◆ EXERCISE DETAILS
Please pick out every line of the records that contains the word "range" and copy each one.

Stored data entries
--- --- ---
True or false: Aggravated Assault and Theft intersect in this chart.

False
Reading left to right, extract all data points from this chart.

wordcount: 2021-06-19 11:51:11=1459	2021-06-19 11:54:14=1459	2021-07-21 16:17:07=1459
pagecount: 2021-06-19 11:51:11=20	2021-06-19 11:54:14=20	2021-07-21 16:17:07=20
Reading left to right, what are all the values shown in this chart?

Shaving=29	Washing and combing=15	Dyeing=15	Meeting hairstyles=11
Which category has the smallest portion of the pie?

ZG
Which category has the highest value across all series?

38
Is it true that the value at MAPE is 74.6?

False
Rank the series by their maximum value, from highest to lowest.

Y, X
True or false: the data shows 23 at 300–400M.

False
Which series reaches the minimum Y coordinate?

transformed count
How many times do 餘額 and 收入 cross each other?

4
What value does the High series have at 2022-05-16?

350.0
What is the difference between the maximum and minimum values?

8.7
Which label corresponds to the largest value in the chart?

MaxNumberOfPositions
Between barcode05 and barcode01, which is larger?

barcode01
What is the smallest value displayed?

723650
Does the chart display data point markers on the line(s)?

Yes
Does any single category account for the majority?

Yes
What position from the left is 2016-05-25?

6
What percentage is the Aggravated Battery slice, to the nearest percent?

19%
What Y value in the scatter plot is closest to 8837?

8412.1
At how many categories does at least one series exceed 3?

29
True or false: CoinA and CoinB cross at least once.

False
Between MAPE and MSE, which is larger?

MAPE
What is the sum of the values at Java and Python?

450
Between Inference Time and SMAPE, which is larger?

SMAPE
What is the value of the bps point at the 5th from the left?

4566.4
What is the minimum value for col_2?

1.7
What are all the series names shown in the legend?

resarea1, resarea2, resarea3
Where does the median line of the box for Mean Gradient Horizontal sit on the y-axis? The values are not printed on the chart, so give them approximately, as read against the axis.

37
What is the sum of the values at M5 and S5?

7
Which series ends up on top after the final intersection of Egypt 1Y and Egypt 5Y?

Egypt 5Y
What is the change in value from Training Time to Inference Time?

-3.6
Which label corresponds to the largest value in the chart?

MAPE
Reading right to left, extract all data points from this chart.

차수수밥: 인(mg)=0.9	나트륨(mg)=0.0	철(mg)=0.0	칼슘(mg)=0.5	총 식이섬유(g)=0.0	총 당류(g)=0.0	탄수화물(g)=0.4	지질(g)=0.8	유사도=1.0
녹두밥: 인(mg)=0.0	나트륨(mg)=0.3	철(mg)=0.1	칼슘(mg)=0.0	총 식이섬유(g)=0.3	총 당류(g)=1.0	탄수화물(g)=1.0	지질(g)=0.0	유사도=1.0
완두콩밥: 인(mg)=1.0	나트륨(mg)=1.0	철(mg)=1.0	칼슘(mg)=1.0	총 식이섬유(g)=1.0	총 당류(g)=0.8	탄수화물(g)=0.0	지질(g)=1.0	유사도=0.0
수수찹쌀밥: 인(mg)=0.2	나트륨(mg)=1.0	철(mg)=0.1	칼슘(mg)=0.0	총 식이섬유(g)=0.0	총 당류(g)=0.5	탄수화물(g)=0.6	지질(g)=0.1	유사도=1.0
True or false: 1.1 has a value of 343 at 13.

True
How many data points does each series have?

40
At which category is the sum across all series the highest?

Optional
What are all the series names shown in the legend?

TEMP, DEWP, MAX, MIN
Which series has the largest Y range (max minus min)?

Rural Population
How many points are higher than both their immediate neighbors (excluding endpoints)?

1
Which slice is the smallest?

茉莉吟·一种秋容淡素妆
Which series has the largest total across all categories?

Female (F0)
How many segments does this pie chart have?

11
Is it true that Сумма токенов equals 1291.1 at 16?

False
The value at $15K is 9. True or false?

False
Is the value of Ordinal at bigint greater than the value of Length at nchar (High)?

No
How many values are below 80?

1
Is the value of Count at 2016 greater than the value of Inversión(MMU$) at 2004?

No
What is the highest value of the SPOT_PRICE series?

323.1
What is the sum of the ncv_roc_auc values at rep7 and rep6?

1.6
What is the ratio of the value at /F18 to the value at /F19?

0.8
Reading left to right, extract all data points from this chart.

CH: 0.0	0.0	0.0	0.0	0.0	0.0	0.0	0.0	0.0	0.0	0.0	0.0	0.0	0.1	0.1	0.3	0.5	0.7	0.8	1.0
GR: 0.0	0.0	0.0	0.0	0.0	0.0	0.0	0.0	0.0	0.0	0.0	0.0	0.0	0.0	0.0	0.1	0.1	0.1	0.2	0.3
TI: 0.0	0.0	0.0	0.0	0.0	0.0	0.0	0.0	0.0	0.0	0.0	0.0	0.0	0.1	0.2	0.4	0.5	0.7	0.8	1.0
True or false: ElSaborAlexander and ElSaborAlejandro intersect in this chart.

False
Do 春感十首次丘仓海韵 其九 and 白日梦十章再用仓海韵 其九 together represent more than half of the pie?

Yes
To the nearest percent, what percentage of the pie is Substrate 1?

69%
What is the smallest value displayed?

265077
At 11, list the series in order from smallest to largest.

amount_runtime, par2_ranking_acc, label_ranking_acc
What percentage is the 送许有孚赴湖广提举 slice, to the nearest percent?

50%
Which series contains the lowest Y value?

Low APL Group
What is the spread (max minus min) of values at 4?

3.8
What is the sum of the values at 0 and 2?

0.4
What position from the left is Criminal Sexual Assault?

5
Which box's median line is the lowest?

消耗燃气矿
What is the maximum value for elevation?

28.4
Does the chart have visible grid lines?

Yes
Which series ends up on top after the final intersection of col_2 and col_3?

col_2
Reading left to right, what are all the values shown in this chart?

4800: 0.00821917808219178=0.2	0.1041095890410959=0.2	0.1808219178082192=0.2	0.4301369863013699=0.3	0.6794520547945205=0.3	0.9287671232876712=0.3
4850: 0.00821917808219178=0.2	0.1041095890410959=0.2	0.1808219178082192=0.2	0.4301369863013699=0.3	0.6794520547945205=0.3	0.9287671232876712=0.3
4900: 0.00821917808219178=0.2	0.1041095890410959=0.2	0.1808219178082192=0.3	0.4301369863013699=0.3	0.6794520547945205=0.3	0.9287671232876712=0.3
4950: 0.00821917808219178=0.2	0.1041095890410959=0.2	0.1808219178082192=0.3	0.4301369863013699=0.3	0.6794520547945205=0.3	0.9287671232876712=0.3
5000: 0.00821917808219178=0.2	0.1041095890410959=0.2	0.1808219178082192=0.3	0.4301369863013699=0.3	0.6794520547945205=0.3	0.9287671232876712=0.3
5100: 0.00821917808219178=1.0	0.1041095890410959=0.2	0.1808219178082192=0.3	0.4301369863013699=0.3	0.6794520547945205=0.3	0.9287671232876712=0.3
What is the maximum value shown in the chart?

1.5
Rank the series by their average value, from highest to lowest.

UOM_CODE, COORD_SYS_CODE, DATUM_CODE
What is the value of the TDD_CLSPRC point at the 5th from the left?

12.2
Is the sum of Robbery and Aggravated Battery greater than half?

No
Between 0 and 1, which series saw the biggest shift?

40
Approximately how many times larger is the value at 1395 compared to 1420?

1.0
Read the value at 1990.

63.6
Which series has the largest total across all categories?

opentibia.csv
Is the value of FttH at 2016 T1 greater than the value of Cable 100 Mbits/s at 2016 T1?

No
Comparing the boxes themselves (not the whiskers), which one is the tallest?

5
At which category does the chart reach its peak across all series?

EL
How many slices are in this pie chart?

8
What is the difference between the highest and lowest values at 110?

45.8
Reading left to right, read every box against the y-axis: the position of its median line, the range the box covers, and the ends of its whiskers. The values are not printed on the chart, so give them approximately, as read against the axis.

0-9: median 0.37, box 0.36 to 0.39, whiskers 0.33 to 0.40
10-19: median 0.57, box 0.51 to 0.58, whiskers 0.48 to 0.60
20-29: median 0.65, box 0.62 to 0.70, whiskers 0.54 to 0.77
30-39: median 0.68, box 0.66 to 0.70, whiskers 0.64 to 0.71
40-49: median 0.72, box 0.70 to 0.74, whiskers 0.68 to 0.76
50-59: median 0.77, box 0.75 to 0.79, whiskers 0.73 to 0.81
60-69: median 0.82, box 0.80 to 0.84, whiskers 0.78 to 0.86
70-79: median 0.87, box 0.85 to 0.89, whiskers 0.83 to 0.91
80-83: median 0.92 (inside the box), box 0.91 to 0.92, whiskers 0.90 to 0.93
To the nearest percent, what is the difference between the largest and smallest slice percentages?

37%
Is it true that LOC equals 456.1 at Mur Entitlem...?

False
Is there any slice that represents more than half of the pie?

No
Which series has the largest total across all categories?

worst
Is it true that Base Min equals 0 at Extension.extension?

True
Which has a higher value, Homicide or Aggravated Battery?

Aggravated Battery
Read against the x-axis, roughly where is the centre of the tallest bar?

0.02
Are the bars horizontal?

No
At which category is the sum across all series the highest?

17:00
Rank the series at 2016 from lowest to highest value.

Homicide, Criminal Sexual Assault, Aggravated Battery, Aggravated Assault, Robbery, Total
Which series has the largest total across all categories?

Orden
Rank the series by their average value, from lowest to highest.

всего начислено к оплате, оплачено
--- --- ---
◆ YOUR SOLUTION
Which series has the largest Y range (max minus min)?
Reading left to right, read every box against the y-axis: the position of its median line, the range the box covers, and the ends of its whiskers. The values are not printed on the chart, so give them approximately, as read against the axis.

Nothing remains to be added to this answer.